The group included some of the sport's biggest stars — Japan's reigning two-time Olympic champion Yuzuru Hanyu, Russia's double world gold medallist Evgenia Medvedeva, and Canada's world bronze medallist Gabrielle Daleman were among them. If Gogolev stood out, it was only because of his size. The willowy Hanyu looked like an oak tree beside the slender, blond, five-foot teen.

A growth spurt is in Gogolev's future, and Orser knows how added size can throw off a skater's carefully calibrated jumps and spins as they become accustomed to an altered centre of gravity.

"It's a fact of life, and you just have to keep doing exercises like [the edge work session] we're doing now, and listen to your body," said Orser, a world and Olympic silver medallist. "He's been really good about that, he doesn't pound and pound and pound too much. If he starts to get any pain, it's just automatic that we back off. I don't push anything through that, because I know as an athlete myself."

Future growth a plus

On the plus size, with growth will come greater strength in his skating. And the artistic side of the sport usually comes with maturity. Sitting in his Cricket Club office, Orser demonstrated how he "hardly skated with his hands above his waist" at 13. Seated across the desk, the shy Gogolev laughed.

"It's nice that there's a place for him to go," Orser said on the room for improvement. "I'm not pushing it, you can't get there too early, you can't force that kind of stuff, it just has to happen, and it will. It happens with maturity and as you experience more things in your life."

Gogolev was born in Toronto to Russian parents Irina and Igor. He started skating at six, and for a while he travelled to Russia to train. He has Canadian and Russian passports, and could have chosen to skate for Russia. His 17-year-old brother Peter is a competitive kayaker. It's not uncommon for the Gogolevs to head out on 12-kilometre family runs on Sundays.

The young skater's emergence comes at a time Canadian skating has lost some of its biggest stars. Chan has retired. While they haven't made an official announcement, ice dancers Tessa Virtue and Scott Moir are expected to follow suit.
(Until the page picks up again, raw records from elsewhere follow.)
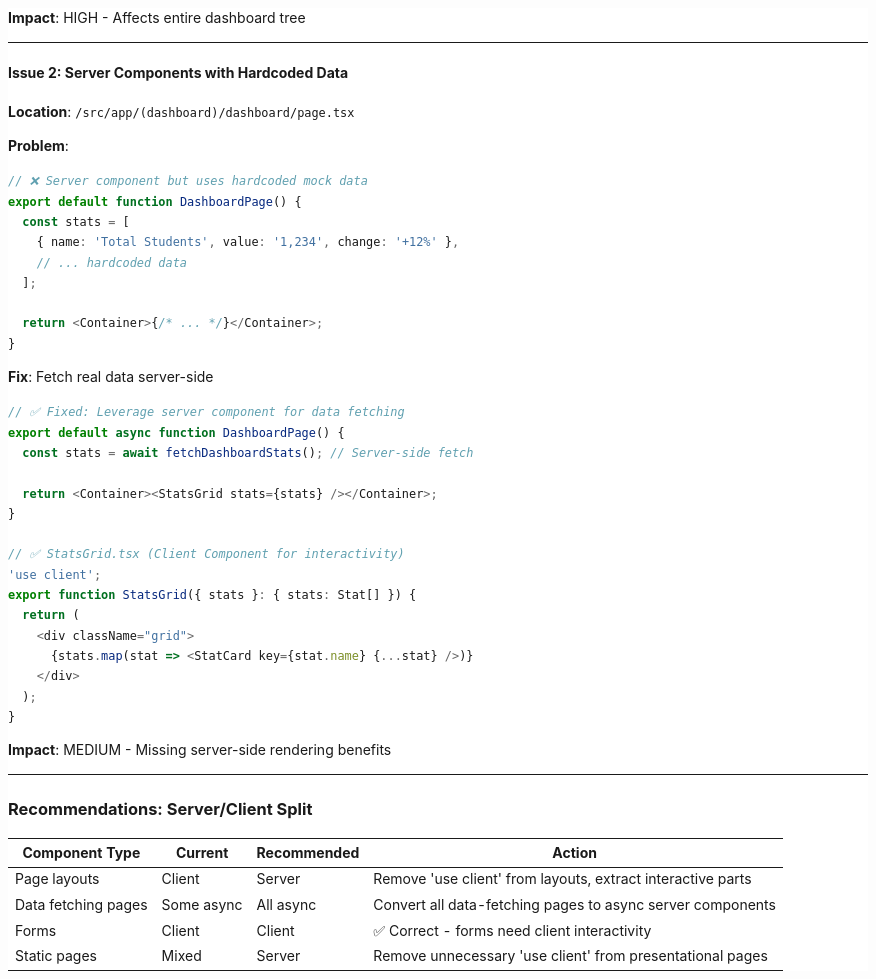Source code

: **Impact**: HIGH - Affects entire dashboard tree

---

#### Issue 2: Server Components with Hardcoded Data
**Location**: `/src/app/(dashboard)/dashboard/page.tsx`

**Problem**:
```typescript
// ❌ Server component but uses hardcoded mock data
export default function DashboardPage() {
  const stats = [
    { name: 'Total Students', value: '1,234', change: '+12%' },
    // ... hardcoded data
  ];

  return <Container>{/* ... */}</Container>;
}
```

**Fix**: Fetch real data server-side
```typescript
// ✅ Fixed: Leverage server component for data fetching
export default async function DashboardPage() {
  const stats = await fetchDashboardStats(); // Server-side fetch

  return <Container><StatsGrid stats={stats} /></Container>;
}

// ✅ StatsGrid.tsx (Client Component for interactivity)
'use client';
export function StatsGrid({ stats }: { stats: Stat[] }) {
  return (
    <div className="grid">
      {stats.map(stat => <StatCard key={stat.name} {...stat} />)}
    </div>
  );
}
```

**Impact**: MEDIUM - Missing server-side rendering benefits

---

### Recommendations: Server/Client Split

| Component Type | Current | Recommended | Action |
|---------------|---------|-------------|--------|
| Page layouts | Client | Server | Remove 'use client' from layouts, extract interactive parts |
| Data fetching pages | Some async | All async | Convert all data-fetching pages to async server components |
| Forms | Client | Client | ✅ Correct - forms need client interactivity |
| Static pages | Mixed | Server | Remove unnecessary 'use client' from presentational pages |
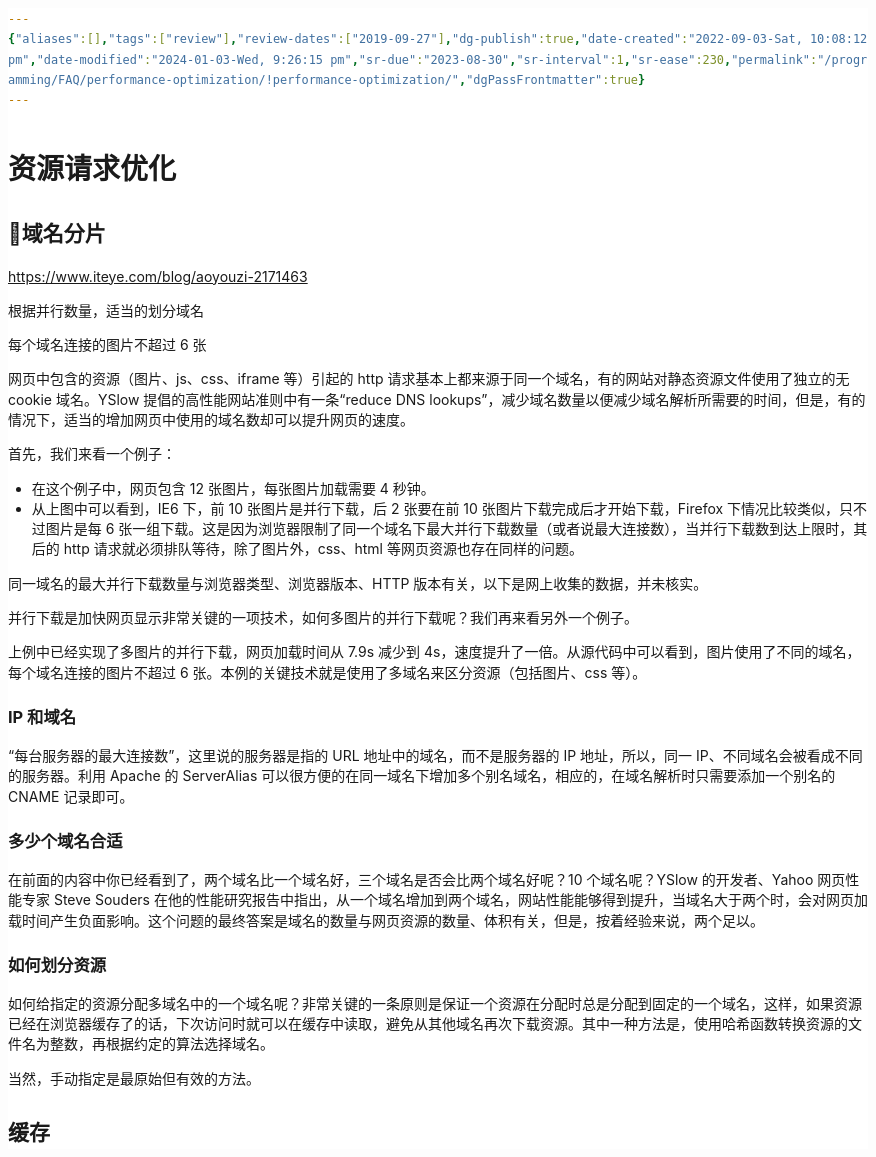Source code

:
 ```yaml
---
{"aliases":[],"tags":["review"],"review-dates":["2019-09-27"],"dg-publish":true,"date-created":"2022-09-03-Sat, 10:08:12 pm","date-modified":"2024-01-03-Wed, 9:26:15 pm","sr-due":"2023-08-30","sr-interval":1,"sr-ease":230,"permalink":"/programming/FAQ/performance-optimization/!performance-optimization/","dgPassFrontmatter":true}
---
```



# 资源请求优化

## 域名分片

<https://www.iteye.com/blog/aoyouzi-2171463>

根据并行数量，适当的划分域名

每个域名连接的图片不超过 6 张

网页中包含的资源（图片、js、css、iframe 等）引起的 http 请求基本上都来源于同一个域名，有的网站对静态资源文件使用了独立的无 cookie 域名。YSlow 提倡的高性能网站准则中有一条“reduce DNS lookups”，减少域名数量以便减少域名解析所需要的时间，但是，有的情况下，适当的增加网页中使用的域名数却可以提升网页的速度。

首先，我们来看一个例子：

- 在这个例子中，网页包含 12 张图片，每张图片加载需要 4 秒钟。
- 从上图中可以看到，IE6 下，前 10 张图片是并行下载，后 2 张要在前 10 张图片下载完成后才开始下载，Firefox 下情况比较类似，只不过图片是每 6 张一组下载。这是因为浏览器限制了同一个域名下最大并行下载数量（或者说最大连接数），当并行下载数到达上限时，其后的 http 请求就必须排队等待，除了图片外，css、html 等网页资源也存在同样的问题。

同一域名的最大并行下载数量与浏览器类型、浏览器版本、HTTP 版本有关，以下是网上收集的数据，并未核实。

并行下载是加快网页显示非常关键的一项技术，如何多图片的并行下载呢？我们再来看另外一个例子。

上例中已经实现了多图片的并行下载，网页加载时间从 7.9s 减少到 4s，速度提升了一倍。从源代码中可以看到，图片使用了不同的域名，每个域名连接的图片不超过 6 张。本例的关键技术就是使用了多域名来区分资源（包括图片、css 等）。

### IP 和域名

“每台服务器的最大连接数”，这里说的服务器是指的 URL 地址中的域名，而不是服务器的 IP 地址，所以，同一 IP、不同域名会被看成不同的服务器。利用 Apache 的 ServerAlias 可以很方便的在同一域名下增加多个别名域名，相应的，在域名解析时只需要添加一个别名的 CNAME 记录即可。

### 多少个域名合适

在前面的内容中你已经看到了，两个域名比一个域名好，三个域名是否会比两个域名好呢？10 个域名呢？YSlow 的开发者、Yahoo 网页性能专家 Steve Souders 在他的性能研究报告中指出，从一个域名增加到两个域名，网站性能能够得到提升，当域名大于两个时，会对网页加载时间产生负面影响。这个问题的最终答案是域名的数量与网页资源的数量、体积有关，但是，按着经验来说，两个足以。

### 如何划分资源

如何给指定的资源分配多域名中的一个域名呢？非常关键的一条原则是保证一个资源在分配时总是分配到固定的一个域名，这样，如果资源已经在浏览器缓存了的话，下次访问时就可以在缓存中读取，避免从其他域名再次下载资源。其中一种方法是，使用哈希函数转换资源的文件名为整数，再根据约定的算法选择域名。

当然，手动指定是最原始但有效的方法。

## 缓存
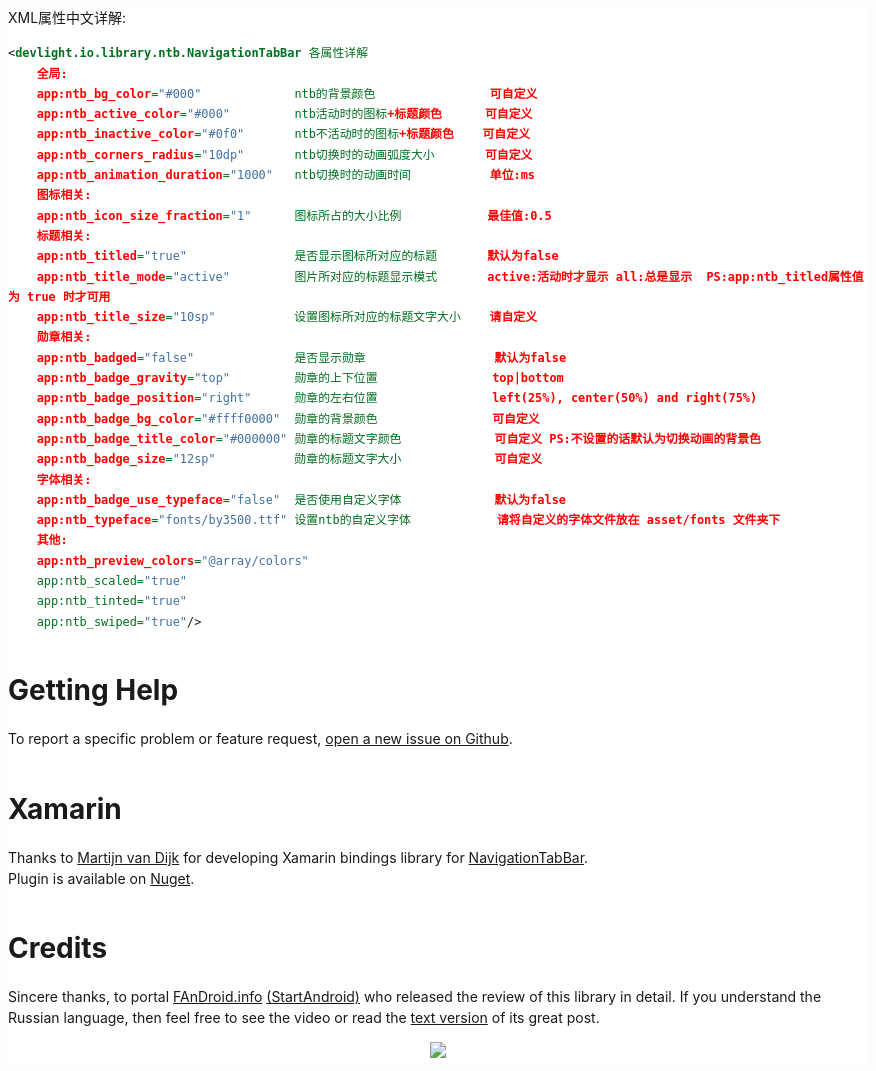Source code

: XML属性中文详解:
```xml
<devlight.io.library.ntb.NavigationTabBar 各属性详解
    全局:
    app:ntb_bg_color="#000"             ntb的背景颜色                可自定义
    app:ntb_active_color="#000"         ntb活动时的图标+标题颜色      可自定义
    app:ntb_inactive_color="#0f0"       ntb不活动时的图标+标题颜色    可自定义
    app:ntb_corners_radius="10dp"       ntb切换时的动画弧度大小       可自定义
    app:ntb_animation_duration="1000"   ntb切换时的动画时间           单位:ms
    图标相关:
    app:ntb_icon_size_fraction="1"      图标所占的大小比例            最佳值:0.5
    标题相关:
    app:ntb_titled="true"               是否显示图标所对应的标题       默认为false
    app:ntb_title_mode="active"         图片所对应的标题显示模式       active:活动时才显示 all:总是显示  PS:app:ntb_titled属性值为 true 时才可用
    app:ntb_title_size="10sp"           设置图标所对应的标题文字大小    请自定义
    勋章相关:
    app:ntb_badged="false"              是否显示勋章                  默认为false
    app:ntb_badge_gravity="top"         勋章的上下位置                top|bottom
    app:ntb_badge_position="right"      勋章的左右位置                left(25%), center(50%) and right(75%)
    app:ntb_badge_bg_color="#ffff0000"  勋章的背景颜色                可自定义
    app:ntb_badge_title_color="#000000" 勋章的标题文字颜色             可自定义 PS:不设置的话默认为切换动画的背景色
    app:ntb_badge_size="12sp"           勋章的标题文字大小             可自定义
    字体相关:
    app:ntb_badge_use_typeface="false"  是否使用自定义字体             默认为false
    app:ntb_typeface="fonts/by3500.ttf" 设置ntb的自定义字体            请将自定义的字体文件放在 asset/fonts 文件夹下
    其他:
    app:ntb_preview_colors="@array/colors"
    app:ntb_scaled="true"
    app:ntb_tinted="true"
    app:ntb_swiped="true"/>
```

Getting Help
============

To report a specific problem or feature request, [open a new issue on Github](https://github.com/DevLight-Mobile-Agency/NavigationTabBar/issues/new).

Xamarin
=======

Thanks to [Martijn van Dijk](https://github.com/martijn00) for developing Xamarin bindings library for [NavigationTabBar](https://github.com/martijn00/NavigationTabBarXamarin).  
Plugin is available on [Nuget](https://www.nuget.org/packages/Xam.Plugins.Android.NavigationTabBar/).

Credits
=======

Sincere thanks, to portal [FAnDroid.info](http://www.fandroid.info) [(StartAndroid)](https://www.youtube.com/channel/UCzE7HcbvyEiS5ea1rVRbPLQ) who released the review of this library in detail. If you understand the Russian language, then feel free to see the video or read the [text version](http://www.fandroid.info/obzor-biblioteki-navigationtabbar-dlya-android-ot-komandy-devlight/) of its great post.
<p align="center">
    <a href="https://youtu.be/nGikO-tbSsg">
        <img src="https://drive.google.com/uc?export=download&id=0BxPO_UeS7wScSGg0TVBodk9ZM2M"/>
    </a>
</p>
He's also armed himself well in an event where quad jumps have become a staple. Chan was among the first skaters to include two quads in a program, but when his young rivals upped the ante, Chan was left behind. Canadian Kevin Reynolds has landed four in a program. American Nathan Chen became the first skater in history to land six in a program last season.

Gogolev can land all five quads — flip, loop, toe loop, Lutz, and Salchow. And the big jumps are just part of the full package.

"The thing with Stephen is he's a very well-rounded skater, he's not just a jumper," Slipchuk said. "He can spin, his skating skills are strong, his base is very strong, and I think that's the key thing is he has a lot of areas that will help him continue to grow that mark. If you're just a jumper, you can only score so much."

Gogolev's next Junior Grand Prix is Sept. 12-15 in Richmond, B.C. A solid result will clinch him a spot in the Grand Prix Final, Dec. 6-9 in Vancouver.